Transcribed page contents:

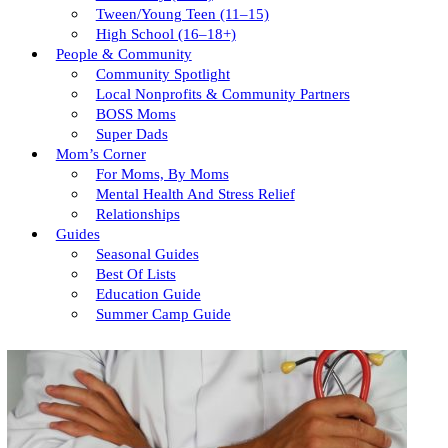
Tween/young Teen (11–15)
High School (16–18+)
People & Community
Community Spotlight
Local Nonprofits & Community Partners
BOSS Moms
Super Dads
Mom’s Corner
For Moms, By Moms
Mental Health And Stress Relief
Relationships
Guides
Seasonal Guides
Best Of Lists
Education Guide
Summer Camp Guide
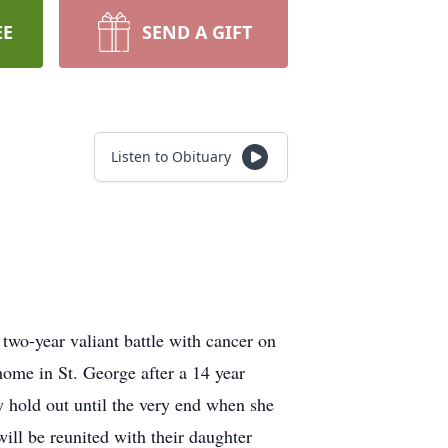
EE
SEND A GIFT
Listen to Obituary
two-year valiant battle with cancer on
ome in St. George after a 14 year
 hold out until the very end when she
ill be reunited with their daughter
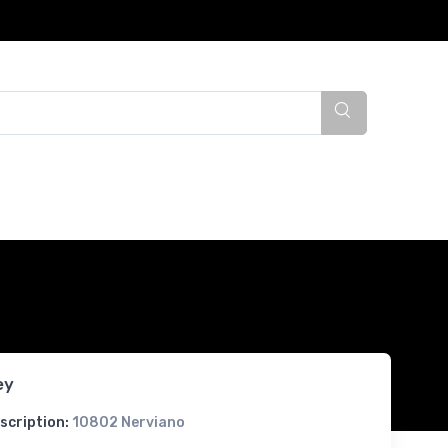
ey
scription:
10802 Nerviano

--

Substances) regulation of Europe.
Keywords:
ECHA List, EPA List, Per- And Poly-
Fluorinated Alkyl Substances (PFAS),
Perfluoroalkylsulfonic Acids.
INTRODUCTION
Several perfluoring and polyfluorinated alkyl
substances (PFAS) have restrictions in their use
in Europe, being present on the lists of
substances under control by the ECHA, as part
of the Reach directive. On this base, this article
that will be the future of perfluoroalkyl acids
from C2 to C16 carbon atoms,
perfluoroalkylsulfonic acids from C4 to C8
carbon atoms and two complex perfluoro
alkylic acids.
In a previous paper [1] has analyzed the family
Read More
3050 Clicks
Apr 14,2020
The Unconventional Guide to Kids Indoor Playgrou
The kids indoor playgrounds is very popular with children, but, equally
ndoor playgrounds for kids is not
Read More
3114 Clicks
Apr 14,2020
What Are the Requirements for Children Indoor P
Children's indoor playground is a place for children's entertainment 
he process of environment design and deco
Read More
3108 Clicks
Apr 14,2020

Directions for this task =>
Note every line of the entries in which "Community" appears, and copy it down.

Solution to the exercise =>
People & Community
Community Spotlight
Local Nonprofits & Community Partners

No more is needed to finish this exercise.